PROBLEM TO WORK ON>
Give back the data exactly, with no images.

== Segment start ==

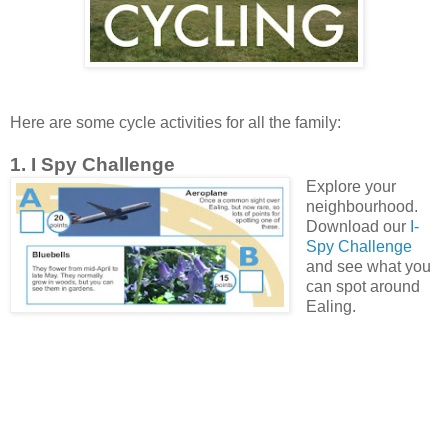
Here are some cycle activities for all the family:
1. I Spy Challenge
Explore your
neighbourhood.
Download our
I-
Spy Challenge
and see what you
can spot around
Ealing.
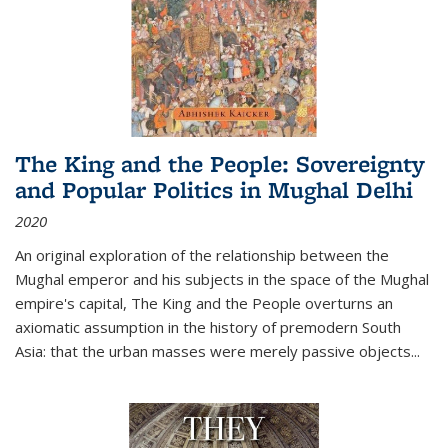
The King and the People: Sovereignty
and Popular Politics in Mughal Delhi
2020
An original exploration of the relationship between the
Mughal emperor and his subjects in the space of the Mughal
empire's capital,
The King and the People
overturns an
axiomatic assumption in the history of premodern South
Asia: that the urban masses were merely passive objects...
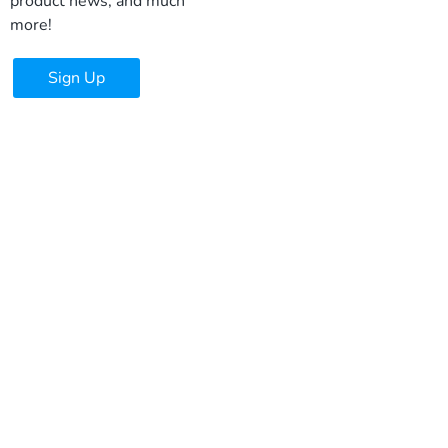
product news, and much
more!
Sign Up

== Segment end ==

RESPONSE BELOW>
Here are some cycle activities for all the family:
1. I Spy Challenge
Explore your
neighbourhood.
Download our
I-
Spy Challenge
and see what you
can spot around
Ealing.
The King and the People: Sovereignty
and Popular Politics in Mughal Delhi
2020
An original exploration of the relationship between the
Mughal emperor and his subjects in the space of the Mughal
empire's capital,
The King and the People
overturns an
axiomatic assumption in the history of premodern South
Asia: that the urban masses were merely passive objects...
product news, and much
more!
Sign Up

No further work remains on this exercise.